Tiger can go to such deep levels of concentration that he doesn't even remember making shots. He can tell you what club he hit, he just can't remember actually hitting the ball. During last year's thrilling Amateur win, with Brunza caddying, Tiger sank a 14-foot putt on the 17th to take the lead for good, and he punctuated it with the year's best take-that arm-pumping strut, startling in its defiance. And yet Tiger can't remember doing it.
But the minds that most fascinate Brunza may be Earl's and Tida's. People sidle up to Brunza and whisper things like, "These two have got to have 'Little League Parents from Hell' written all over them, right?" But that's the thing: The Woodses break every stage-parent rule ever written. When dads drag their seven-year-olds up to Wayne Gretzky and say, "Wayne, will you tell him he's got to practice," Gretzky always says, "Nobody ever told me to practice." The same is true for Tiger Woods. Not once did Earl or Tida insist that he get in his golf practice. The trick was getting him home. Tiger's swing coach says that when Tiger and his dad come for sessions, Earl takes a chair and sits nearby, never saying a thing. "He not have to be Jack Nicklaus," Tida says of Tiger. "There too much pressure on the kid already." Says Earl: "If he should fail at this, we'll be his parachute. He'll land softly."

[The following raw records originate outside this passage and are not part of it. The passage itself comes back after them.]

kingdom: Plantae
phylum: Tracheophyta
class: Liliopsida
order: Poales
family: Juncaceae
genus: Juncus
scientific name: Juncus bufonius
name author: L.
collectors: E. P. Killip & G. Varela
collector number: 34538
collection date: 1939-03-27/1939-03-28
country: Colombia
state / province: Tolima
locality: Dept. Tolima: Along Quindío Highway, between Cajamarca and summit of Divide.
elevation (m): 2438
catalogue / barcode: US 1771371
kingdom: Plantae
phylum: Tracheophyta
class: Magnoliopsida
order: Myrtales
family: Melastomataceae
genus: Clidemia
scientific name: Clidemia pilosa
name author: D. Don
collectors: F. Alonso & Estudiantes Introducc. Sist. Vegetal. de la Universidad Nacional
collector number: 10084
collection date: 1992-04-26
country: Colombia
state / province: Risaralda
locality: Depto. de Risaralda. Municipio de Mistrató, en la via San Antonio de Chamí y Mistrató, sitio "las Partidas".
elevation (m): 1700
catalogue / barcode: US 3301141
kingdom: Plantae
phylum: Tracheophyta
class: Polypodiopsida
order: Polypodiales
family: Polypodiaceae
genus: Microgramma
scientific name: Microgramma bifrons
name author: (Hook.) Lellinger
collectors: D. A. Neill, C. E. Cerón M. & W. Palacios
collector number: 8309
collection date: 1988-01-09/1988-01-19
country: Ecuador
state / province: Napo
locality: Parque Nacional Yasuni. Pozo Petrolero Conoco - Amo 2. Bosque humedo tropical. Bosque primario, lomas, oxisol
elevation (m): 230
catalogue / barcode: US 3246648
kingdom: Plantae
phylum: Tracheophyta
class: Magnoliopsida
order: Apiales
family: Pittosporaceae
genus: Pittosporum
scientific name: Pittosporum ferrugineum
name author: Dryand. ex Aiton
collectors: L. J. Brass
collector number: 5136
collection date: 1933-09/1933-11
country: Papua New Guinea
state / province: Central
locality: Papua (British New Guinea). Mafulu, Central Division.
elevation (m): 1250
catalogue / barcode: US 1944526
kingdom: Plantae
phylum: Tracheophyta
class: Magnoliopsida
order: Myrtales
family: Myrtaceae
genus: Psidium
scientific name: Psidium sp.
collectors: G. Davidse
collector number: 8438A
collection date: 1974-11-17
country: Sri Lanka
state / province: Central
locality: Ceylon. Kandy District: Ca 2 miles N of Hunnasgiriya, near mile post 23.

Ask the psychologist what would happen if Tiger suddenly said, "Mom. Pop. I'm selling my clubs. I'm taking up stamp collecting."
"Well," Brunza says, "I think they'd say, 'Great, Tiger. We're behind you 100 percent' and kiss him on the forehead."
I SMILE AT OBSTACLES!
When the Great Black Hope goes to the Augusta National Golf Club in two weeks as the most-anticipated young black player to ever walk through its clubhouse doors, there will be only one weird thing.
He isn't black.
Well, he is a quarter black. But mostly he is Thai, and partly he is Chinese, and Tida wants you to know it. "All the media try to put black in him," she says, rising off the couch. "Why don't they ask who half of Tiger is from? In United States, one little part black is all black. Nobody want to listen to me. I been trying to explain to people, but they don't understand. To say he is 100 percent black is to deny his heritage. To deny his grandmother and grandfather. To deny me!"
Earl could argue that in this country, one-quarter black is more than enough for any racist. Earl should know. As the first black baseball player in the history of the Big Eight Conference, back in the early 1950s (when it was the Big Seven), he was forced to stay in all-black hotels apart from his white Kansas State teammates. He remembers all the times he heard other players on mostly white high school teams call him nigger. And he remembers the time when he was in a Little League tournament and the kid playing third base came up and said, accusingly, "Your skin is black." Earl said to the kid, "Lemme see your arm." And when the two of them turned the undersides of their forearms to the sky, Earl's was lighter than the flabbergasted boy's. Nobody tougher mentally.
But crusading is not part of the plan. The plan is for Tiger to knock down flags, not carry them. So Earl tells his son one rule: "When you're in America, be black. When you're in the Orient, be Asian."